## SVE2 architecture fundamentals

This section introduces the basic architecture features that SVE and SVE2 share.

Like SVE, SVE2 is based on the scalable vectors. In addition to the existing register banks that Neon provides, SVE and SVE2 adds the following registers:

• 32 scalable vector registers, `Z0-Z31`
• 16 scalable predicate registers, `P0-P15`
• One First Fault predicate Register (FFR)
• Scalable vector system control registers `ZCR_Elx`

Let’s look at each of these in turn.

### Scalable vector registers z0-z31

Each of the scalable vector registers, `Z0-Z31`, can be 128-2048 bits, with 128 bits increments.

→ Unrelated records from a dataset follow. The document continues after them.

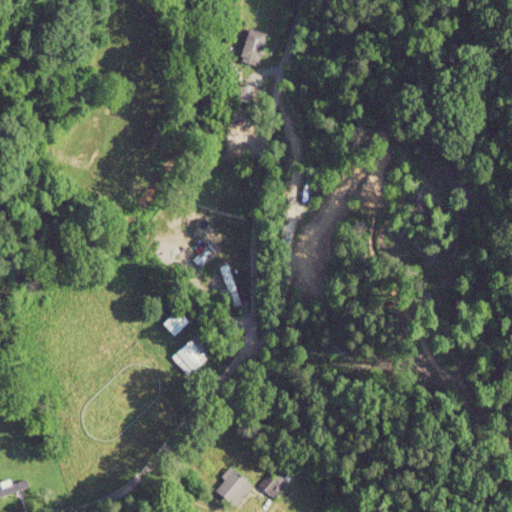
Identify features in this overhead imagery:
building: (251, 46)
building: (246, 93)
building: (227, 289)
road: (255, 290)
building: (173, 322)
building: (189, 354)
building: (272, 483)
building: (230, 486)
building: (10, 487)
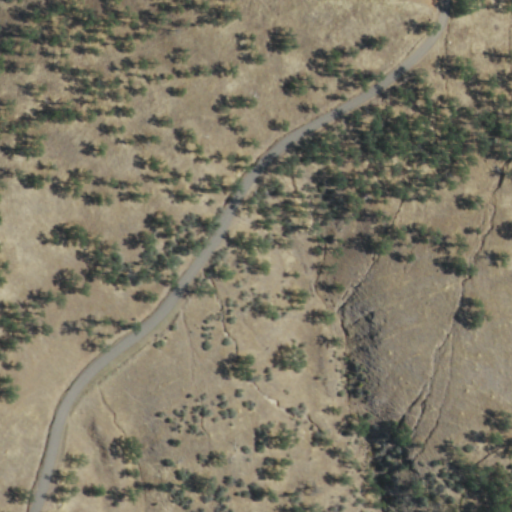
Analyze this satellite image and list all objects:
road: (211, 236)
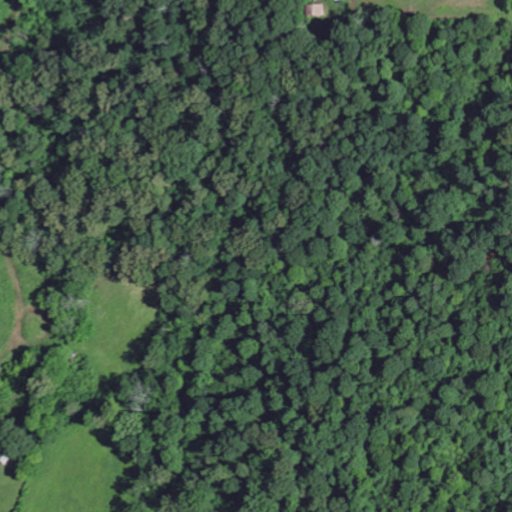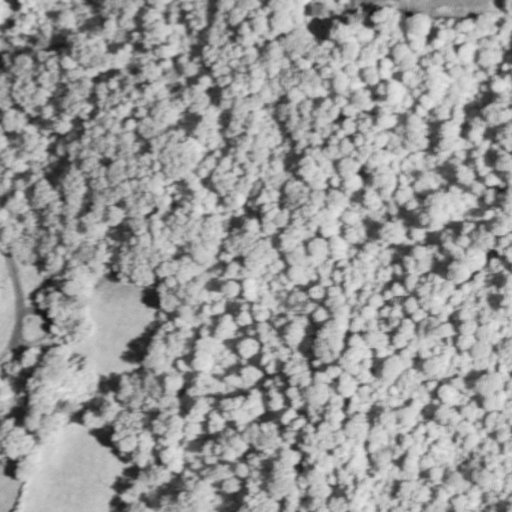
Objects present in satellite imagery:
road: (358, 310)
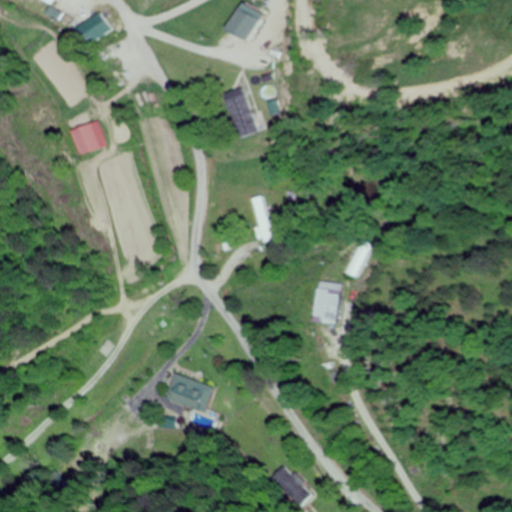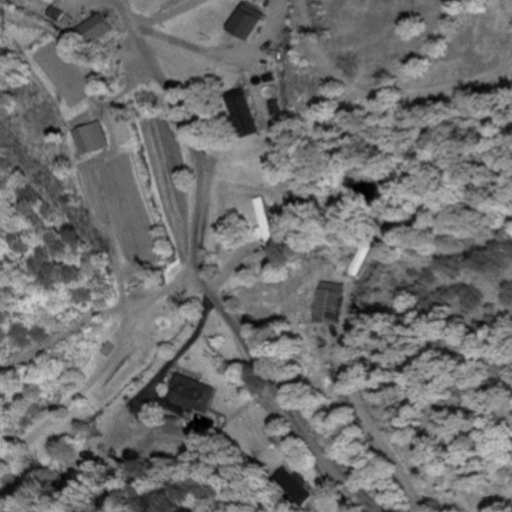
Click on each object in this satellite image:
building: (245, 23)
building: (94, 30)
building: (242, 113)
building: (90, 139)
building: (262, 220)
building: (361, 258)
road: (197, 274)
building: (331, 303)
building: (195, 402)
building: (341, 511)
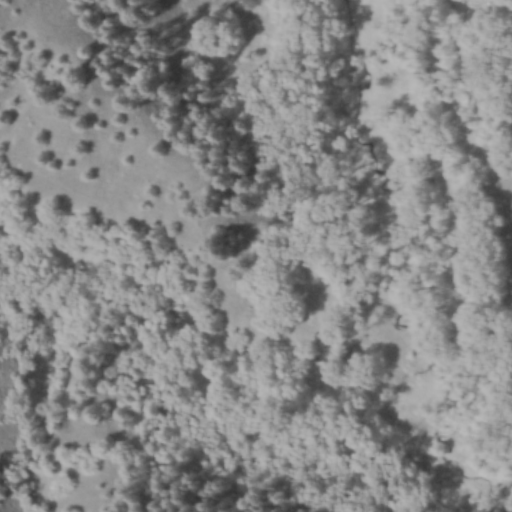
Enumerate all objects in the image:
road: (463, 136)
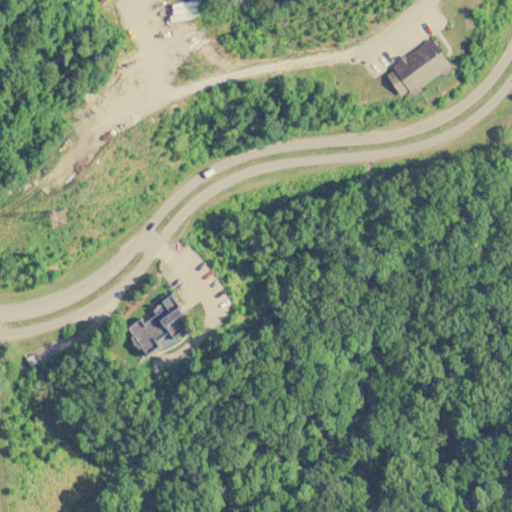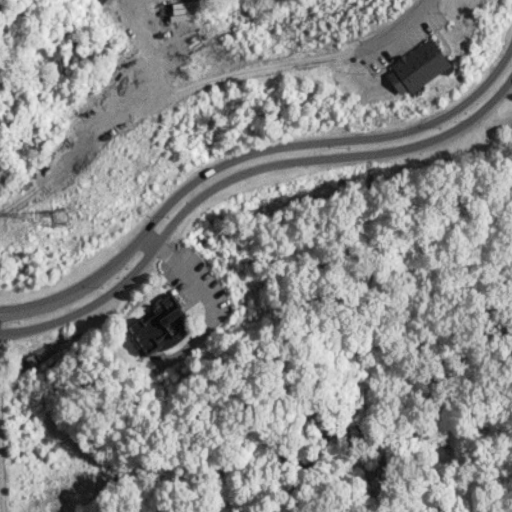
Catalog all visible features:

The bottom 128 bits are shared with the fixed 128-bit long `V0-V31` vectors of Neon.

The figure below shows the scalable vector registers `Z0-Z31`:

Scalable vector registers `Z0-Z31`

The scalable vectors can:

• Hold 64, 32, 16, and 8-bit elements
• Support integer, double-precision, single-precision, and half-precision floating-point elements
• Be configured with the vector length in each Exception level (EL)

### Scalable predicate registers P0-P15

The figure below shows the scalable predicate registers `P0-P15`:

Scalable predicate registers `P0-P15`

The predicate registers are usually used as bit masks for data operations, where:

• Each predicate register is 1/8 of the `Zx` length.
• `P0-P7` are governing predicates for load, store, and arithmetic.
• `P8-P15` are extra predicates for loop management.
• First Fault Register (FFR) is for Speculative memory accesses.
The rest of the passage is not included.